Les chiffres sont là, accablants. Recapitalisé en 2005 par l'État à hauteur de 1,4 Md€, Fret SNCF n'a pourtant jamais retrouvé le chemin de la rentabilité. "La perte nette représentait encore, fin 2015, l'équivalent de 23,9% du chiffre d'affaires. Le résultat net était alors de -253 M€ pour un chiffre d'affaires de 1 060 M€", rappelle la Cour des Comptes dans un référé du 3 juillet sur le transport de marchandises dans le groupe SNCF Mobilités, rendu public le 14 septembre. "La marge opérationnelle elle-même est restée constamment négative entre 2008 et 2015, avec cependant une tendance à l'amélioration en fin de période : -86 M€ en 2015 contre -367 M€ en 2009, au plus bas du cycle économique de cette période", poursuit la Cour des Comptes.

Un endettement colossal

Conséquence, notamment, de ces piètres résultats, l'endettement financier net de Fret SNCF a "plus que doublé, passant de 1 794 M€ en 2008 à 4 025 M€ en 2014. Un chiffre qui devrait atteindre 5,1 Md€ en 2020, selon le plan stratégique de Fret SNCF. Autant dire qu'une recapitalisation semble inéluctable.

Mais encore faudrait-il que les conditions soient réunies pour obtenir un feu vert bruxellois. Il faudrait pour cela une clarification de la structure des comptes de l'entreprise. Il est " préoccupant de constater que le nouveau référentiel comptable de SNCF Mobilités n'a toujours pas été approuvé par l'autorité de régulation des activités ferroviaires et routières (ARAFER)", regrette la Cour, invitant également Fret SNCF à "améliorer ses outils de comptabilité analytique, afin notamment de pouvoir mieux connaître ses marges par contrat".

Une productivité toujours insuffisante

Autre condition présentée par la Cour comme un "préalable" indispensable à toute opération de recapitalisation : un retour à la rentabilité opérationnelle. L'institution suggère notamment l'État de "fixer à Fret SNCF des objectifs significatifs de progression de sa productivité".

La Cour salue le chemin déjà parcouru. Les effectifs ont été "quasiment divisés par deux entre 2008 (14 933 agents) et 2015 (7 420 agents)", note l'institution. Fret SNCF a également fait le ménage dans son parc d'engins moteurs et totalement refondu l'activité de wagon isolé, gros foyer de perte. Mais les charges de structure restent encore trop élevées par rapport à la concurrence, constate la Cour. L'évolution de la masse salariale reste supérieure à la moyenne du secteur des transports. Par ailleurs, la Cour relève un taux d'absentéisme supérieur à celui constaté chez VFLI...filiale du groupe SNCF.

En finir avec les contradictions de l'État

Si l'entreprise est donc invitée à continuer de balayer devant sa porte, la Cour des Comptes appelle aussi l'État à sortir de ses contradictions dans la manière dont il assume "son double rôle de conduite de la politique des transport et d'actionnaire de SNCF Mobilités". En effet, "tout en affichant en permanence sa volonté de soutenir le fret ferroviaire, l'État a, ces dernières années, pris d'importantes initiatives qui, de fait, lui sont défavorables : décret portant à 44 tonnes la limite du poids total autorisé en charge des poids lourds, abandon de l'écotaxe, renoncement à l'opportunité offerte pour réduire les écarts de compétitivité par l'élaboration d'un cadre social harmonisé applicable à cette activité". Sur ce dernier point, la Cour estime qu'au lieu de résorber le différentiel entre opérateurs ferroviaires, le nouveau dispositif risque surtout d'aggraver le déficit de compétitivité du rail par rapport à la route.

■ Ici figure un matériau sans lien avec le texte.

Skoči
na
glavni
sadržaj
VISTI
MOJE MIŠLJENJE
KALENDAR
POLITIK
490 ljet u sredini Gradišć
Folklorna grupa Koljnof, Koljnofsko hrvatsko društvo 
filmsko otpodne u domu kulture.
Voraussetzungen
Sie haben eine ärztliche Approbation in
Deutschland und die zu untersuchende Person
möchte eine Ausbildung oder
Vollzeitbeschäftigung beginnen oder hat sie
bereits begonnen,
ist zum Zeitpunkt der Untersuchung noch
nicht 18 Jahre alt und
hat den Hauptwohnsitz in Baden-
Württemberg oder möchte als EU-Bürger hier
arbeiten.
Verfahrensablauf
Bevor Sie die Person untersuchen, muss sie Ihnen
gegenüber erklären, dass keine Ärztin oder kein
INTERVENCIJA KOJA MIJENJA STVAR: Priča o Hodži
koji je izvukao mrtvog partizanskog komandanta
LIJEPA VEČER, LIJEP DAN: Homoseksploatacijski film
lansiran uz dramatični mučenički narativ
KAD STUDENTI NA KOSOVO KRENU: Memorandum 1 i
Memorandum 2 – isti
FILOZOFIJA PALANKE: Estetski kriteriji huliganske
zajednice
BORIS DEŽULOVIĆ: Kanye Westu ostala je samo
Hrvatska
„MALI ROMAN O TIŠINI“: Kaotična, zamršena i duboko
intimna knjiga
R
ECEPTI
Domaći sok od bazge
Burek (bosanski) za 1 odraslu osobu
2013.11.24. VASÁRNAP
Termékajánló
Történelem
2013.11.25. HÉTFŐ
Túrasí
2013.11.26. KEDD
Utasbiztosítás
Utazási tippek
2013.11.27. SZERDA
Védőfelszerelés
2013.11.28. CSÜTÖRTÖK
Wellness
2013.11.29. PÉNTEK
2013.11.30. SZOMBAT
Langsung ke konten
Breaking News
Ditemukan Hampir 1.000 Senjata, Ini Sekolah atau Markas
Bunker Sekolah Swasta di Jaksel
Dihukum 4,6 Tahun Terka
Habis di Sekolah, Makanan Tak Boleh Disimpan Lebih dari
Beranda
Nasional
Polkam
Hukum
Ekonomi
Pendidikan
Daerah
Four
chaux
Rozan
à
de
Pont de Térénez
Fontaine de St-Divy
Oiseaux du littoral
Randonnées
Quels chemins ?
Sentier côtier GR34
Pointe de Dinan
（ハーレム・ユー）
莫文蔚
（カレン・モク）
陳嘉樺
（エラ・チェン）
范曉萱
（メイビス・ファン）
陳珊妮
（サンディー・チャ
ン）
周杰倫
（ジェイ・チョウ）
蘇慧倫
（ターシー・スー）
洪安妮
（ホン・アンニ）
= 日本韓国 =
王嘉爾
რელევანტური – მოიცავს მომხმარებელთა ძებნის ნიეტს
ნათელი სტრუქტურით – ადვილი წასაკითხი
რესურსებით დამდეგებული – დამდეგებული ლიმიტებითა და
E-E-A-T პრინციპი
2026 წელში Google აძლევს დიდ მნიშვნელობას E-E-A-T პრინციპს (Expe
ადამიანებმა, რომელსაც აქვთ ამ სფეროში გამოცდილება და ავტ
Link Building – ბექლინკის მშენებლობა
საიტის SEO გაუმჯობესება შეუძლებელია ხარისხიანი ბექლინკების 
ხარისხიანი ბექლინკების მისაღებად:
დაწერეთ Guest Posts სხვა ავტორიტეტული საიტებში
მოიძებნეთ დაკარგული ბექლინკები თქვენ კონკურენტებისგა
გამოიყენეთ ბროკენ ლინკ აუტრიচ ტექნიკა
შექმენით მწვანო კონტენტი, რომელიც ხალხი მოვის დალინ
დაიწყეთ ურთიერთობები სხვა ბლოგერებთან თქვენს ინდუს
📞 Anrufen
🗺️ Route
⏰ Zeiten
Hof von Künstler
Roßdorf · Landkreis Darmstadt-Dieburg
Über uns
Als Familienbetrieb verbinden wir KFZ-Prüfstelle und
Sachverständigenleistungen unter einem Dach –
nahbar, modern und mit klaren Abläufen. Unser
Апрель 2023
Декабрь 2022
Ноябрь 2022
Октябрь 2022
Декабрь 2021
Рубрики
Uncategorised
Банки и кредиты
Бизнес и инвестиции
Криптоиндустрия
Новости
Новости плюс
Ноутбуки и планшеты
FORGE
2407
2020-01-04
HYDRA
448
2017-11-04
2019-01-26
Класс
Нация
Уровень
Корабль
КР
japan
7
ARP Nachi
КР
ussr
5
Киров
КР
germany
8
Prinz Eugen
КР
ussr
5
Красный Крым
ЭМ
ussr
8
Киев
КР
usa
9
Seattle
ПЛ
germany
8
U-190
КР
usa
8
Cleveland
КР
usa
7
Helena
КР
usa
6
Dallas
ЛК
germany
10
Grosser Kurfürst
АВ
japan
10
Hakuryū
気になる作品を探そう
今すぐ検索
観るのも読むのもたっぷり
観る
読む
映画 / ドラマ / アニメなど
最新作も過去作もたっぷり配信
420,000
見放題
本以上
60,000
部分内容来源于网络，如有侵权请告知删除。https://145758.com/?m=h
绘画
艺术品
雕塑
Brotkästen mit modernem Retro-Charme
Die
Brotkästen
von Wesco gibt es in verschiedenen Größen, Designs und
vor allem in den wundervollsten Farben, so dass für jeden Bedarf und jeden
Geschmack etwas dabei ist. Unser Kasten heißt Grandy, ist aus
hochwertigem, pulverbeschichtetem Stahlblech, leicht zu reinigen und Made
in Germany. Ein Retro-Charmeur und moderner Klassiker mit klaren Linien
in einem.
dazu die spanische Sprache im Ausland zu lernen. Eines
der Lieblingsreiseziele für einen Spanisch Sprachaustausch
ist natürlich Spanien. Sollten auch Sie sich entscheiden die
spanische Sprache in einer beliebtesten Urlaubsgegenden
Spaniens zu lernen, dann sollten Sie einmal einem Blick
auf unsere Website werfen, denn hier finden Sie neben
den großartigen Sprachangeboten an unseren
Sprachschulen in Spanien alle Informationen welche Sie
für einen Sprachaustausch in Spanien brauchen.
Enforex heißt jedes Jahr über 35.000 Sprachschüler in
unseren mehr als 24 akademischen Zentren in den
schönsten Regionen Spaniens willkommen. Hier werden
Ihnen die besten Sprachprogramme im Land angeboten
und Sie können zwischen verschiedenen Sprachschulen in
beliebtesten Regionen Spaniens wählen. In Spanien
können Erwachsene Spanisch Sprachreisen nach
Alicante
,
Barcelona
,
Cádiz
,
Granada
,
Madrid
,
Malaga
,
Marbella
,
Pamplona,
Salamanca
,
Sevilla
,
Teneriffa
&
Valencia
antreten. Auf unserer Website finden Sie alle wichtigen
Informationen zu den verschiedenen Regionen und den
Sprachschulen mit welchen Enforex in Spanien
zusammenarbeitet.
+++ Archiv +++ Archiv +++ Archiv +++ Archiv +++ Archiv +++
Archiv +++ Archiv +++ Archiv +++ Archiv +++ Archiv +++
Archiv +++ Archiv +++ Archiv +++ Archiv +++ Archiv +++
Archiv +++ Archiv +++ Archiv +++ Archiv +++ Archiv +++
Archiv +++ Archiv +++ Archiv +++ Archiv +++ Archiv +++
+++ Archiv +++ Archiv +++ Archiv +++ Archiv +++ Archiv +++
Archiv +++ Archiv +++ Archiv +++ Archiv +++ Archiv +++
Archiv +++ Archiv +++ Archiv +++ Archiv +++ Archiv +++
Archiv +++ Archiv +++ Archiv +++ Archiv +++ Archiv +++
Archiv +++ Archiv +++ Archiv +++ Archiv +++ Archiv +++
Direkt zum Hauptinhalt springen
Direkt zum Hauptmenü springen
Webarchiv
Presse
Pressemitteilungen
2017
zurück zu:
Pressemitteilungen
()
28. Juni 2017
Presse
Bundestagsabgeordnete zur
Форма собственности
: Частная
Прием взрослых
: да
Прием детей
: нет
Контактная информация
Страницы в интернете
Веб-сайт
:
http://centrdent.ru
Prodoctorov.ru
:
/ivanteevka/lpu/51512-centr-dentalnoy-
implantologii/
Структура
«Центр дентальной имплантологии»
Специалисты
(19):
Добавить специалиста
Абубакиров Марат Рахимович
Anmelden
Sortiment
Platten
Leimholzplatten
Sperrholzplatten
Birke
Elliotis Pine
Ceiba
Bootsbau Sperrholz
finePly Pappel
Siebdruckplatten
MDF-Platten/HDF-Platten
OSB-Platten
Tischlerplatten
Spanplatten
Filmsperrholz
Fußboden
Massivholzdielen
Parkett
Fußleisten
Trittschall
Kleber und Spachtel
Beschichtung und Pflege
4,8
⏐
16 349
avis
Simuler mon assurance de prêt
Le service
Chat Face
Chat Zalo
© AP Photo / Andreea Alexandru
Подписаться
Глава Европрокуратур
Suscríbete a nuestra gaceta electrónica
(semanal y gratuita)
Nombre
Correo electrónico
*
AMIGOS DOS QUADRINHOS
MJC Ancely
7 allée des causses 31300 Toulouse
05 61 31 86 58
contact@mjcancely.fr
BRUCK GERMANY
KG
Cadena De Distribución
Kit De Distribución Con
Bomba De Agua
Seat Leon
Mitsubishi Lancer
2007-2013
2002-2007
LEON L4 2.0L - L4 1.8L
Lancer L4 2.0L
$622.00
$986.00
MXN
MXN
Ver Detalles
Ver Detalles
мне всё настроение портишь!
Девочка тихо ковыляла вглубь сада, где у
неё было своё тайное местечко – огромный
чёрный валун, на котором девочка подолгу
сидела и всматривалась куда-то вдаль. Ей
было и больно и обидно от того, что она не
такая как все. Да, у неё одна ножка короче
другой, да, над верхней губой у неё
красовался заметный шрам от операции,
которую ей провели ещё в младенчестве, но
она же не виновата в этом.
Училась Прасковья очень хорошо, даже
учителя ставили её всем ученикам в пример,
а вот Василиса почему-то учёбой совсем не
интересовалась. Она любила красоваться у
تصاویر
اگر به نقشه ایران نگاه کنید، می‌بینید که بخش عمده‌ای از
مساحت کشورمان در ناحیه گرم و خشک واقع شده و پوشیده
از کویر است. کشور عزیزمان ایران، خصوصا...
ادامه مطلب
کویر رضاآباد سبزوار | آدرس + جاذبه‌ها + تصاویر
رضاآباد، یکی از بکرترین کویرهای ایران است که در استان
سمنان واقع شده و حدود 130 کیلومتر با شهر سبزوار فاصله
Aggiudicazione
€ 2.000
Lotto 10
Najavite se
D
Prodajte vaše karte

Globalement, la Cour des Comptes estime d'ailleurs que les signaux en faveur du report modal laissent à désirer. "L'État devrait pouvoir afficher une stratégie de long terme de soutien au fret ferroviaire, face à l'aptitude très forte de la route à comprimer ses coûts". L'institution suggère notamment "la pérennité des aides financières aux opérateurs de combiné et le maintien de la compensation aux péages fret".